La merma de importancia económica de la comunidad en el conjunto del país entre los años 1955-1976 fue del 2,09%, de lejos la más acusada (la siguiente es Castilla-La Mancha, con el 0,87%). La reducción entre 1976 y 2016 es del 1,20%, la segunda más grave tras la del País Vasco (1,53%). Y en los 61 años que contempla en análisis de Ángel de la Fuente, la contracción de Castilla y León es también la más fuerte, del 3,30%, muy por delante de la siguiente que es Asturias (1,54%)

Madrid ha sido la gran ganadora en todos los periodos que se quieran utilizar. En el año 2016 no era la primera de la lista, que sigue siendo Cataluña con el 19,04% (frente al 19,11%que tenía en 1955), pero le pisaba los talones con su 18,94%. Son más de siete puntos porcentuales de ganancia en las seis décadas. La segunda que más ha ganado en todos esos años es Cantabria (1,75%, hasta alcanzar un peso actual de 3,83%).
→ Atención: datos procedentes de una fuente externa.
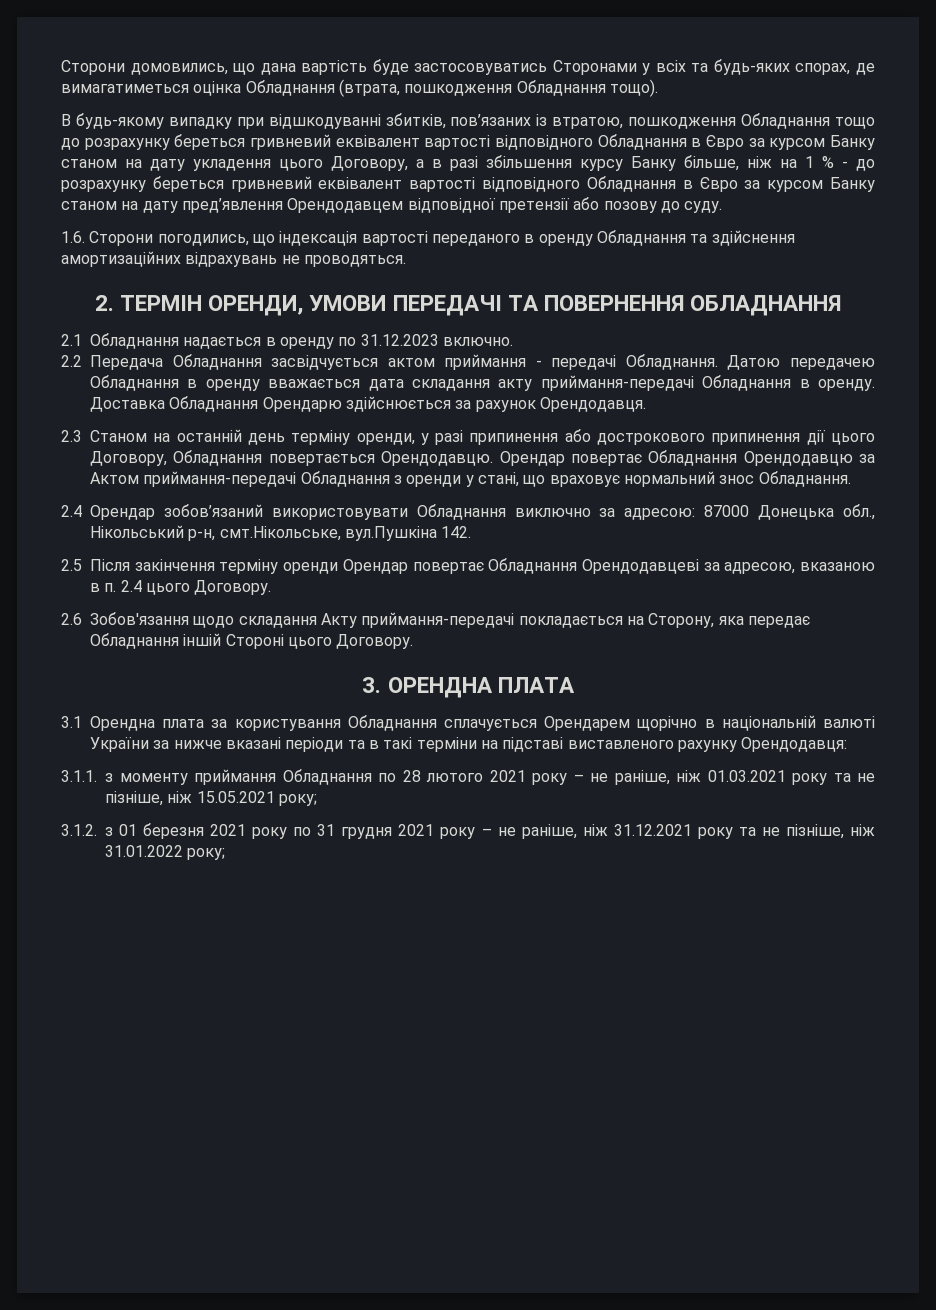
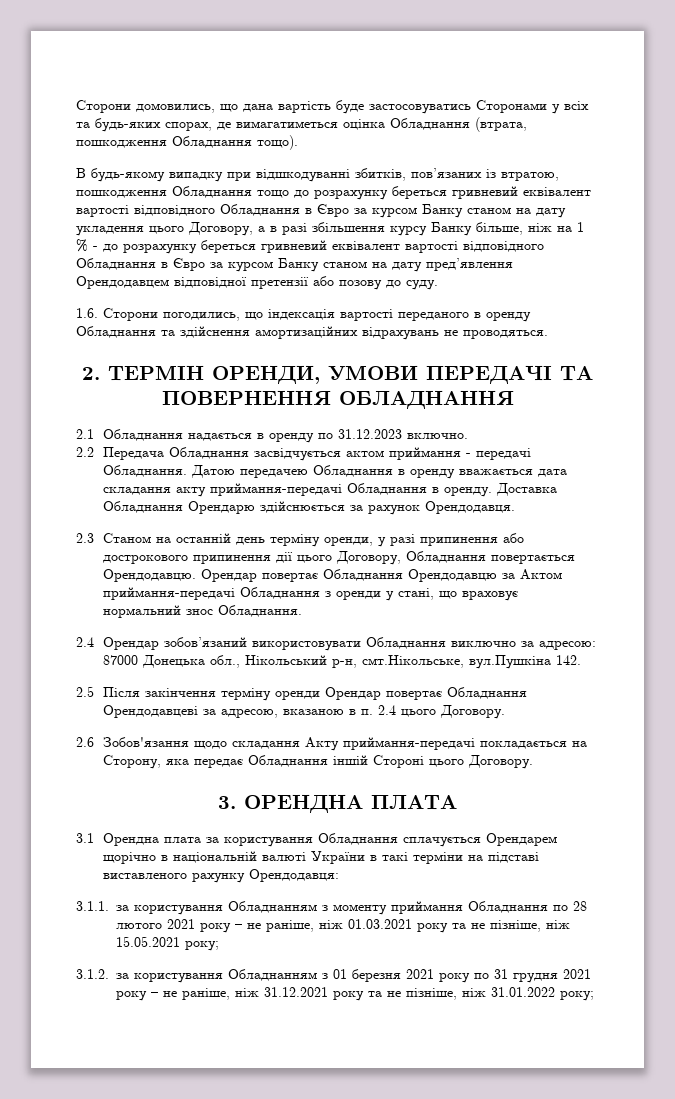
[153,737,365,752] за нижче вказані періоди та -> (365, 857) none
(97, 776) none -> [116,901,317,915] за користування Обладнанням
(97, 830) none -> [116,969,317,983] за користування Обладнанням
Crecimiento y legislaturas

Si dividimos los sesenta años que recoge el informe en lustros, para poder conocer en cuáles de estos periodos han resultado menos devastadores desde el punto de vista de la desigualdad de crecimiento experimentado por la región y por el conjunto del país, el peor fue el de 1965-1970, con una mengua del 0,62%, seguido del lapso que va de 1955 a 1960, con el 0,56% y muy de cerca el 1970-1975, con el 0,54%. Ya en la democracia, los cinco años que más distanciaron a Castilla y León de la riqueza nacional fueron los del periodo 1995-2000, con pérdida del 0,52%.

Por el contrario, hay un lustro dentro de estos sesenta años en el que la comunidad tuvo una ligera ganancia de peso dentro de España, del 0,07%, al pasar del 5,84% al 5,92%. Se trata del periodo 1990-1995, que coincide con la presidencia de la Junta de Jesús Posada (1989-1991) y los primeros años de Juan José Lucas.
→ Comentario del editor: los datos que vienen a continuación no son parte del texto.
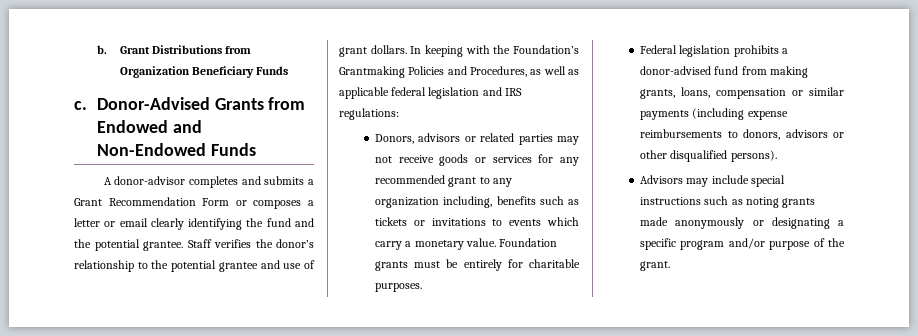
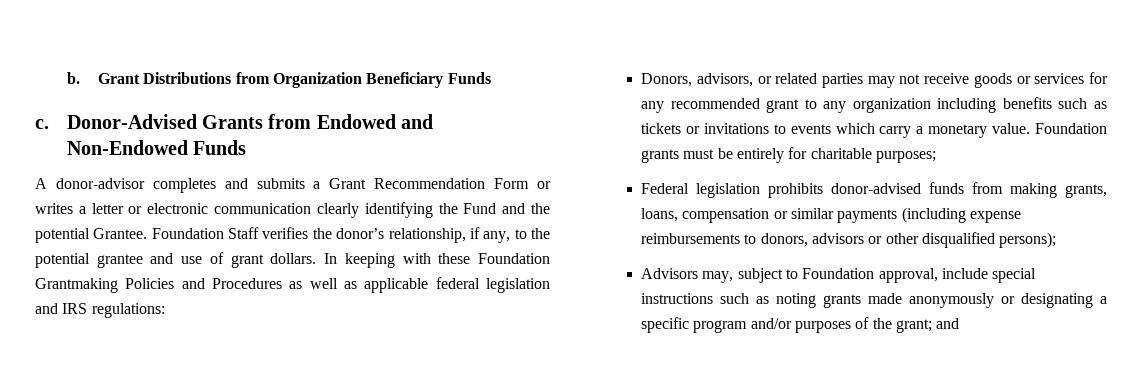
[253,200,302,209] composes -> [35,203,73,214] writes
[119,218,148,227] email -> [147,203,312,214] electronic communication
[266,218,291,227] fund -> [463,203,497,214] Fund
[143,241,183,251] grantee. -> [93,228,224,239] Grantee. Foundation
[74,260,134,272] relationship -> [388,227,511,243] relationship, if any,
[493,45,579,54] the Foundation’s -> [438,253,550,264] these Foundation
[470,66,527,77] Procedures, -> [212,278,282,289] Procedures
[418,133,461,142] advisors -> [696,73,753,87] advisors,
[443,196,493,208] including, -> [937,98,997,113] including
[375,283,423,292] purposes. -> [876,151,937,163] purposes;
[781,48,788,54] [640,66,739,75] a donor-advised fund -> [831,182,965,194] donor-advised funds
[730,150,777,162] persons). -> [999,232,1057,248] persons);
[686,178,709,187] may -> [702,268,938,283] may, subject to Foundation approval,
[769,241,811,250] purpose -> [795,321,852,333] purposes
[640,261,671,271] grant. -> [896,318,960,333] grant; and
Existe otro lustro en el que la región no perdió, si bien tampoco ganó. Comenzó 1980 con un peso del 6,09% y llegó a 1985 con idéntica tasa. Después, en 1986 alcanzó el 6,10% y en 1987, el 6,11%. Recordemos que Castilla y León existe como comunidad autónoma desde 1983, año en que Demetrio Madrid (PSOE) ganó las primeras elecciones y se alzó como primer presidente, hasta 1986, año en que fue sucedido por José Constantino Nalda.
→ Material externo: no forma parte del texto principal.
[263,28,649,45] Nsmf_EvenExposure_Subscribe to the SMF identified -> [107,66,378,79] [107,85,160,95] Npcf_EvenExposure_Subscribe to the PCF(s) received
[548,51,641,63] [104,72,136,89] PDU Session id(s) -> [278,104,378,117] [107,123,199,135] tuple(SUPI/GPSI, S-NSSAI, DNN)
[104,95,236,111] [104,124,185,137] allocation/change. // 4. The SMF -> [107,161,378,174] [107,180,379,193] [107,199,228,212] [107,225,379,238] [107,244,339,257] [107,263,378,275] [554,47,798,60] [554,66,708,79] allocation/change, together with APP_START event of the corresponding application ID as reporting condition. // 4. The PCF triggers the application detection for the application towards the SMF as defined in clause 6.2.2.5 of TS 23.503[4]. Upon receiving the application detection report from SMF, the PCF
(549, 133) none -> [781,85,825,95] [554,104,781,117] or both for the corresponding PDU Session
Por seguir con el ‘juego’ de relacionar las pérdidas con los mandatos políticos, durante la era de Juan Vicente Herrera Castilla y León ha evolucionado desde el 5,31% que representaba en 2001, cuando el político burgalés llegó al sillón de La Asunción hasta el 4,97% del año pasado.

Por otro lado, del trabajo de quien fue científico titular del Instituto de Análisis Económico del Consejo Superior de Investigaciones Científicas llama la atención el crecimiento exponencial –estratosférico incluso– experimentado por la economía tanto nacional como regional en términos de valores absolutos. En 1955, la riqueza total de España estaba valorada en 2.339,6 millones de euros. En 1976 había pasado a suponer 42.362,4 millones de euros. El año pasado se había disparado hasta 1,11 billones. El valor total de la producción de bienes y servicios de Castilla yLeón, mientras, fue en 1955 de unos ahora irrisorios 193,5 millones de euros;de 2.617,5 millones en 1976 y de 55.391,7 millones en 2016.